- **JOB ITEM**
Filter the listing down to the lines containing the word "Features".

- **GIVEN DATA**

--------------------------------------------------

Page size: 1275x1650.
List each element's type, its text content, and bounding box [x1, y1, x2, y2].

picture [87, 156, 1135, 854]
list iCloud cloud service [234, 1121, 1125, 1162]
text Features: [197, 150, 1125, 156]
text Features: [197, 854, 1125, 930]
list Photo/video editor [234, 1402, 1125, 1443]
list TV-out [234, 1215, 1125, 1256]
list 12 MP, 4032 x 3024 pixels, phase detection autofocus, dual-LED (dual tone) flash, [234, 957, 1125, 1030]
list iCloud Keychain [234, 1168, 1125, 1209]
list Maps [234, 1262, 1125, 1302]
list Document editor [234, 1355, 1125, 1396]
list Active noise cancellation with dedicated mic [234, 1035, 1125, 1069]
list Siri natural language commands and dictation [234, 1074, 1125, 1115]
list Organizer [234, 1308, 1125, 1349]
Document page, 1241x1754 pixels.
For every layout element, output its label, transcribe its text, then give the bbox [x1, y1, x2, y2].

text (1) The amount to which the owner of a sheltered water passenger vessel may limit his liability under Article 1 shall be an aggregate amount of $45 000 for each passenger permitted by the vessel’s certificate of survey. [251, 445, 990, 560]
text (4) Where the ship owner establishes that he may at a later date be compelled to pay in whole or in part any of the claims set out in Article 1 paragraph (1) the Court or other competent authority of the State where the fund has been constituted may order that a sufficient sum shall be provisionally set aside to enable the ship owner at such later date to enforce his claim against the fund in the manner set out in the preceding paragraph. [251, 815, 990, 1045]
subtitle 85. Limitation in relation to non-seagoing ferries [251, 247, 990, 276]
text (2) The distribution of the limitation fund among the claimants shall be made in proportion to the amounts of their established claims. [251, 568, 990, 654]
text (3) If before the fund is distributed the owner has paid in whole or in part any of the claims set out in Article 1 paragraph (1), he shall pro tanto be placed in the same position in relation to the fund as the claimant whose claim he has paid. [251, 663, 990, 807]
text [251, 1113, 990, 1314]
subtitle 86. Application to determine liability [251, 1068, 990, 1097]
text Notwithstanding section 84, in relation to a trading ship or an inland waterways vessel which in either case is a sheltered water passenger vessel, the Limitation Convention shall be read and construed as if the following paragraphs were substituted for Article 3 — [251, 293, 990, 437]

--------------------------------------------------

- **COMPLETED TASK**
text Features: [197, 150, 1125, 156]
text Features: [197, 854, 1125, 930]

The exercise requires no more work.